MPI error

i use 11.7 PGI.Acc.Fortran, and when i use mpi+cuda fortran i encounted a problem, the slurm file which contains execuation information said: /home/bin/pgi/linux86-64/2011/mpi/mpich/bin/mpirun.ch_p4:line 243 3053 killed.

and i found out this problem was not always appear. some jobs can finished sucessfully, and some jobs can not.

plus, i used one cpu and one gpu to execute mpi work, for test.

thans very much!

Hi zsh,

This means that one of your MPI processes was killed or crashed unexpectedly. This could be caused by resource limits on your cluster, MPI configuration, program errors, etc. Basically, it could be any number of problems.

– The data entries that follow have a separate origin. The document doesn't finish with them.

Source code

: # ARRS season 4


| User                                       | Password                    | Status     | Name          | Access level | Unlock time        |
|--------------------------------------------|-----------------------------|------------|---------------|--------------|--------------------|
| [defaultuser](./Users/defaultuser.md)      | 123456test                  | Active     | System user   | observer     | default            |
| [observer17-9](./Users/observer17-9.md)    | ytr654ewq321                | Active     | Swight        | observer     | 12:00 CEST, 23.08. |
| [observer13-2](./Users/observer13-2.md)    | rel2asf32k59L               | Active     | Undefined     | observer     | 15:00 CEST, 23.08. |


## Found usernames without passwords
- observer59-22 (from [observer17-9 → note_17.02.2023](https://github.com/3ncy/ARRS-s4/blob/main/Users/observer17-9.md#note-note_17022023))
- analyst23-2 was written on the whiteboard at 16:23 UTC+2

I would first start by running a single process (which you’ve done) and then run 2, 4, etc. untill the crash occurs. Try and limit your program to run on a single node and then run again on multiple nodes. Since your using CUDA Fortran, the problem may be with a particular GPU or oversubscribing GPUs (until the K20 is out, each MPI Process should have it’s own GPU). If you think it may be a program error, you can compile in emulation mode (-g -Mcuda=emu) and then run your program in the PGI debugger, pgdbg. PGDBG is able to run MPI process. If you have a CDK license, then you can even run pgdbg accross multiple nodes.

Hope this helps,
Mat

thanks matt, i will figure out which part caused this error!

really thanks for your suggestion!